• **Material shown**:
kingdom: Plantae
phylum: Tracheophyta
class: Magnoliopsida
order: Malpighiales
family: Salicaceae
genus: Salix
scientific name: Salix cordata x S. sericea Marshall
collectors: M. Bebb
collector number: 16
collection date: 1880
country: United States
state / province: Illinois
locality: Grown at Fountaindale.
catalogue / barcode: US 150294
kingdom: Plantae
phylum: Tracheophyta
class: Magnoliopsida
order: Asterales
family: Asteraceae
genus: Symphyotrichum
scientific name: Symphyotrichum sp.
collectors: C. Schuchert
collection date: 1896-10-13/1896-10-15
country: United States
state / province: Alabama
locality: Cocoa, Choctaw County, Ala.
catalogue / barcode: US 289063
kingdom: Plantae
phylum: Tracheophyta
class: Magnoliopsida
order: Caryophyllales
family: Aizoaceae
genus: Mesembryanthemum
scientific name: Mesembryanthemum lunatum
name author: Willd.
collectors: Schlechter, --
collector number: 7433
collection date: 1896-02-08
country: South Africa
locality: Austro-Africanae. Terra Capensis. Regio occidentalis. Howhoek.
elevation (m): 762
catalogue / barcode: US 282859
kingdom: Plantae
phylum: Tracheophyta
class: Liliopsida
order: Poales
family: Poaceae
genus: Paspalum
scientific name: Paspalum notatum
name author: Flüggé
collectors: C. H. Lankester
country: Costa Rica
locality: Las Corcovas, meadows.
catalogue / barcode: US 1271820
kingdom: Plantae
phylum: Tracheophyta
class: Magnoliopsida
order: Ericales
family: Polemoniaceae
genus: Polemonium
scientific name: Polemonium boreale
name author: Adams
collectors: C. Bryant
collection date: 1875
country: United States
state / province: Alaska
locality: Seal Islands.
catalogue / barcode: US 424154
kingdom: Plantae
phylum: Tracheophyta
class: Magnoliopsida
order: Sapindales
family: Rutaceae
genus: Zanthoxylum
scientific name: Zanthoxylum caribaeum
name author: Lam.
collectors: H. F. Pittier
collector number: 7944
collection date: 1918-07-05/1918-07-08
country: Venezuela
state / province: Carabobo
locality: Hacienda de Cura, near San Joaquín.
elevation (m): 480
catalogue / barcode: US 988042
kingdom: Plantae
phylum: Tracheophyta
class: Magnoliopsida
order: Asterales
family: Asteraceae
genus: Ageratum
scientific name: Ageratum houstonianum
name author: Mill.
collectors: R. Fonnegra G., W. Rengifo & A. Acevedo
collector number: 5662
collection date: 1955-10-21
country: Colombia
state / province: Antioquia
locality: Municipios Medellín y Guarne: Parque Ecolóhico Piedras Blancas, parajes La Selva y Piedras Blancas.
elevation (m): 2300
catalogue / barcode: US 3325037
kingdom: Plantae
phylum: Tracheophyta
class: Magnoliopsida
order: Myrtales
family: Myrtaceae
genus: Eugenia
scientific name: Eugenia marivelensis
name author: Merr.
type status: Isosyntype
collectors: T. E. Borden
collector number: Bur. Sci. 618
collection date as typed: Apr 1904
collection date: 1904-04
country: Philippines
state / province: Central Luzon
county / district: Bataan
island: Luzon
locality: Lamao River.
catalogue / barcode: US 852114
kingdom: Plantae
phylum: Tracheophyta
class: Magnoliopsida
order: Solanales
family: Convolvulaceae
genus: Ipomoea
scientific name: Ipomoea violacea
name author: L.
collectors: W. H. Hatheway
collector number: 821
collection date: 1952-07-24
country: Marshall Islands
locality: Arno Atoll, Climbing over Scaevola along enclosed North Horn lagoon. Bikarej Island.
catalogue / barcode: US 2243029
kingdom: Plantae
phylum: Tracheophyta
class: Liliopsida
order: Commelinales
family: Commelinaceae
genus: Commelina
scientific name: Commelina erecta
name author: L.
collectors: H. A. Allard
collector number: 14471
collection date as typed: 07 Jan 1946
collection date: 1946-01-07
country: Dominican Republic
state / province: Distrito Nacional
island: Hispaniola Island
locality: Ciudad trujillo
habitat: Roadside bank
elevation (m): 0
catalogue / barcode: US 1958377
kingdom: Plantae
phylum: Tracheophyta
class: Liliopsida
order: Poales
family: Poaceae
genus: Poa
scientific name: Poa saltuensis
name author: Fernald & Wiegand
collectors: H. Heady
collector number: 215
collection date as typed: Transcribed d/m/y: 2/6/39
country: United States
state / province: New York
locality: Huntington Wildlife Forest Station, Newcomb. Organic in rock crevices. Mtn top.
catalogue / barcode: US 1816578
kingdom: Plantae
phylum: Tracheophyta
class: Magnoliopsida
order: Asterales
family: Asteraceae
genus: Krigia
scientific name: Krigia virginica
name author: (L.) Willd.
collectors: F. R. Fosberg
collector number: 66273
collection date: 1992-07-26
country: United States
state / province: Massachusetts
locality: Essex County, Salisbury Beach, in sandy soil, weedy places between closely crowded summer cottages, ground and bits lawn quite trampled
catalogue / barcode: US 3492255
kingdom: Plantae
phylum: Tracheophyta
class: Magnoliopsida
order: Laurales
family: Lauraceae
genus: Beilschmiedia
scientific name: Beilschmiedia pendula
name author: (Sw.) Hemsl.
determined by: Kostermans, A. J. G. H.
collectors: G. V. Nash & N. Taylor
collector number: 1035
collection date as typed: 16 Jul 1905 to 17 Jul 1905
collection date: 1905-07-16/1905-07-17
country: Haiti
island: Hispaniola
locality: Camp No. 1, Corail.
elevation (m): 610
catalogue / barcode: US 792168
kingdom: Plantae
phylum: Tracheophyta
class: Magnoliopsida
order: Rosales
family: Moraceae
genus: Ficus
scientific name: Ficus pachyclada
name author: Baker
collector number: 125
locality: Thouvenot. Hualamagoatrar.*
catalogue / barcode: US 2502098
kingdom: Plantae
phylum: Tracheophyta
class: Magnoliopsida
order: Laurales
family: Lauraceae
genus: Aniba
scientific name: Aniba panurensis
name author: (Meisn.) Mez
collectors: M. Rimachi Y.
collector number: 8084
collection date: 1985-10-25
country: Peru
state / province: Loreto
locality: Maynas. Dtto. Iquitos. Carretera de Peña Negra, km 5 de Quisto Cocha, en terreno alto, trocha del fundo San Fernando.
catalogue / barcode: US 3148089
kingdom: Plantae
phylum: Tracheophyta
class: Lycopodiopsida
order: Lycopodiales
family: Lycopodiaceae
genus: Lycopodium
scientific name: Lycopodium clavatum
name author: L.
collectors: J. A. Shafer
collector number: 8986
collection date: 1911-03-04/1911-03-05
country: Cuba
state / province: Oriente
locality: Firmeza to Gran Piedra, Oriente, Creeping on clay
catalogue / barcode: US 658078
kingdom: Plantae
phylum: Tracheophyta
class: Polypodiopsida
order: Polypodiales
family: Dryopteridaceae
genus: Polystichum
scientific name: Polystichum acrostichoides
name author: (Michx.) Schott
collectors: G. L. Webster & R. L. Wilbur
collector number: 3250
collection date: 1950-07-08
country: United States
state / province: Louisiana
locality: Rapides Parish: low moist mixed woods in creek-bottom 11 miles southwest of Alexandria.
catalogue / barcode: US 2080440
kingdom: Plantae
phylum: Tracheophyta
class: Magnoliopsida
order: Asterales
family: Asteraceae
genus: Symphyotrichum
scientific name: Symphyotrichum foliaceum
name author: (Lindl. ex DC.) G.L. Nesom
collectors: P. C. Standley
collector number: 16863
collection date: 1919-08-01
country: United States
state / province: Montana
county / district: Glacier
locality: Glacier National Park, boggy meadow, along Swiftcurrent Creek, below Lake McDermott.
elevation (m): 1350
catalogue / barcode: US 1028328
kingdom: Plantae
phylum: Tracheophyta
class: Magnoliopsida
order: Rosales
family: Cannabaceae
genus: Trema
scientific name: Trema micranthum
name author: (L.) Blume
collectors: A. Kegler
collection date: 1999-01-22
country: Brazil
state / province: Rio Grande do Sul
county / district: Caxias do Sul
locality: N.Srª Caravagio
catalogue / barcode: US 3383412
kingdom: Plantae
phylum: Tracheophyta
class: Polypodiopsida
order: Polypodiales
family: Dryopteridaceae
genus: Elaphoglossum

• **Written task**:
Duplicate the lines of the material above exactly, beginning at the line that contains "scientific name: Ageratum houstonianum" and ending after the line that contains "elevation (m): 2300".

• **Result of this exercise**:
scientific name: Ageratum houstonianum
name author: Mill.
collectors: R. Fonnegra G., W. Rengifo & A. Acevedo
collector number: 5662
collection date: 1955-10-21
country: Colombia
state / province: Antioquia
locality: Municipios Medellín y Guarne: Parque Ecolóhico Piedras Blancas, parajes La Selva y Piedras Blancas.
elevation (m): 2300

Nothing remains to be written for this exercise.